§ Data for this task:
* Start *

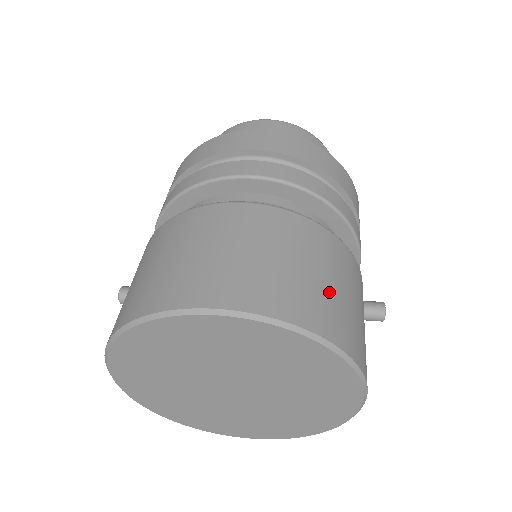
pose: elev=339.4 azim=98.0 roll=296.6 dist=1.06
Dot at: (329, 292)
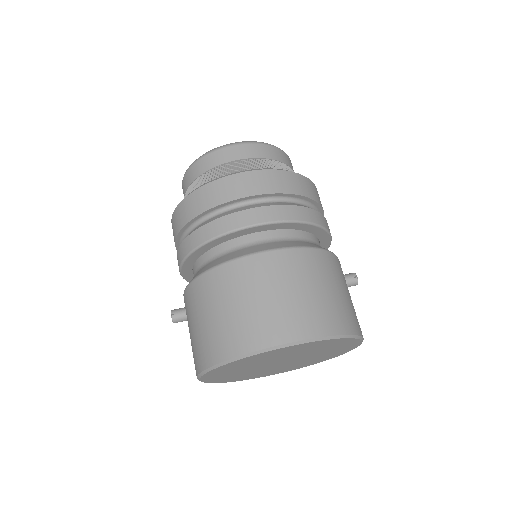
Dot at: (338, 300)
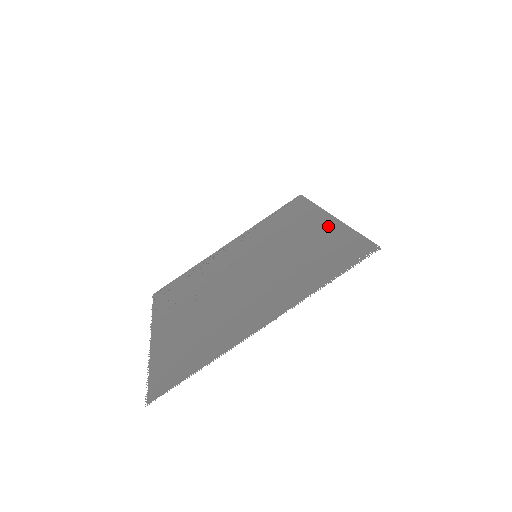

* End *
* Start *

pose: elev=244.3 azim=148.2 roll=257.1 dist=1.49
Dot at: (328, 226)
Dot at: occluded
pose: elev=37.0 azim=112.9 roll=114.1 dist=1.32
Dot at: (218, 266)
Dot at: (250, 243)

* End *

§ Problem statement:
Starting at the line that has "pose: elev=339.4 azim=98.0" and ending after the line that has "Dot at: (338, 300)", rewrite those records with "roll" changed to "twist" and nothing else altered. Leave the pictures out.

§ Exercise answer:
pose: elev=339.4 azim=98.0 twist=296.6 dist=1.06
Dot at: (329, 292)
Dot at: (338, 300)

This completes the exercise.